There are obviously the essentials like a track pump, tool box, first aid kit and cycle clothing (for dry and wet weather), but then there are other things that may come in handy and fit into the “you never know” category. Items in this category include spare tyres, jet wash and cleaning kit (I’ve not once cleaned my bike when I’ve been away yet), bike repair stand.
I’ve even once taken a bike rack so we could stand our bikes upright outside the tent and lock them up (it didn’t occur to me that the bike rack wasn’t attached to the ground). On our last trip to Dalbeattie MTB trail centre (one of the Seven Stanes Trail Centres) I even took my road bike, just in case, after a day of riding my mountain bike, I wanted to do more cycling in the evening on the road.
This state of affairs doesn’t just manifest itself on campsite trips.

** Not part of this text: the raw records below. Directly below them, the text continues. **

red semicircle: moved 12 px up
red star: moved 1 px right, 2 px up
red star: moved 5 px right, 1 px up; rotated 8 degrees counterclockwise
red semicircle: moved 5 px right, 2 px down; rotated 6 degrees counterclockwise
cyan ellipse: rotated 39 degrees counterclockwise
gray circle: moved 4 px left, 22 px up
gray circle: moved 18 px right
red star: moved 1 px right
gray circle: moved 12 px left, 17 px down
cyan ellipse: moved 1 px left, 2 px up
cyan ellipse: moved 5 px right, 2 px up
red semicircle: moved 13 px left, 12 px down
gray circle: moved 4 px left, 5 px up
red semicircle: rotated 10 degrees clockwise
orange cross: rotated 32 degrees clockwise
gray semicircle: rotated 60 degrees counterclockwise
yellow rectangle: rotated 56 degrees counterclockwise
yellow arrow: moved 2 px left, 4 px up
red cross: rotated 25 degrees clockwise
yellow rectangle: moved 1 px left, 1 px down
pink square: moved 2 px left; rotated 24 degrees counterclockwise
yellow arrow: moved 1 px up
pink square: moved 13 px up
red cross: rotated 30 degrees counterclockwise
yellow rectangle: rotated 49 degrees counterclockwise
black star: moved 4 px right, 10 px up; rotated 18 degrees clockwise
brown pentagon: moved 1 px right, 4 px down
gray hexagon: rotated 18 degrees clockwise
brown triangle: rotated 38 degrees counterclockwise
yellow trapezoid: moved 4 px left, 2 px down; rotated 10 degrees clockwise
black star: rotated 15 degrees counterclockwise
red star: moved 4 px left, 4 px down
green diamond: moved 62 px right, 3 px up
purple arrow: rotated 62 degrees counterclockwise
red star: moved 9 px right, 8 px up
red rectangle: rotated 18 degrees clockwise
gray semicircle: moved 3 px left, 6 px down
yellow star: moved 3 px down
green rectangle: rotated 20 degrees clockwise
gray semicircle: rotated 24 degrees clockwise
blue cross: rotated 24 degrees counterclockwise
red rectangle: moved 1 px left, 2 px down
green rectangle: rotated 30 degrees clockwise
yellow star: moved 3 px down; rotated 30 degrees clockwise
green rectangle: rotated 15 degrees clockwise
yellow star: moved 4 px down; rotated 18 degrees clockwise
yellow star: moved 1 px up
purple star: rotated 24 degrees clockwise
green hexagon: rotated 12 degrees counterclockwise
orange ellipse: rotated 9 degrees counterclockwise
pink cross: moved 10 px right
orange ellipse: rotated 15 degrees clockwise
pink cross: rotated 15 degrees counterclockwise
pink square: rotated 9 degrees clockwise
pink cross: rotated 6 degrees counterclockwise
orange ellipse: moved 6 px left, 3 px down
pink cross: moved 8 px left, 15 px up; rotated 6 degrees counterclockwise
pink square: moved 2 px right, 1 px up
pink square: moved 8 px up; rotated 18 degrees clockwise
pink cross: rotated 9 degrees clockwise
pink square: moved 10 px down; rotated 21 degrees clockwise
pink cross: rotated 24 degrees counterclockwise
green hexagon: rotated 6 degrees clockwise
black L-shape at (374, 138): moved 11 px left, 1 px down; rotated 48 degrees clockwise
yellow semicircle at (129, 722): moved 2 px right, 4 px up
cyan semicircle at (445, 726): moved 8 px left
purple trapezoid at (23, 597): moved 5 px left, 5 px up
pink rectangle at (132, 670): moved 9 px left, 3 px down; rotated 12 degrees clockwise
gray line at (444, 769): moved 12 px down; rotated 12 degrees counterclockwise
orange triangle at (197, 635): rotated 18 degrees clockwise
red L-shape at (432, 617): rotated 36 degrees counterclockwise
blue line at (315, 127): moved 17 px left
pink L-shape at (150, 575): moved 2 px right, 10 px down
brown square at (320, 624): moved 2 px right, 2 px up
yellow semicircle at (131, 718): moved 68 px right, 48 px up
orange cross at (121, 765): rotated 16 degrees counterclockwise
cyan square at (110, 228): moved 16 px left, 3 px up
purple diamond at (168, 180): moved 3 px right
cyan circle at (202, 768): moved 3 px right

On one occasion we arrived at Kinlochbervie for a weekend camping at Sandwood Bay (five miles on rough track from the car park).
I unloaded the 130kg of kit from the car and proceeded to make three return journeys to ship it all in by bike and trailer. The weekend was great, but somewhat overshadowed with the thought that I had to transport everything back out again.
The easy get-out-clause would be to forget the bikes and cycling completely and have a relaxing weekend away without all the stress instead. But where is the fun in that. I also suspect that in the empty space left by all the cycling gear we would find something else to pack in there.
|Where to ride:||The Seven Stanes|
|Suitable for:||Mountain bikers of all abilities|
|Description:||The 7stanes are a collection of mountain biking centres in the Borders and Dumfries and Galloway (although with the addition of Newcastleton there are now eight locations).
They cater for all levels of rider with a wide range of routes to suit beginners, families and experts. Many of them also have camping areas either at, or close by so they make an ideal location for a weekend away with the family.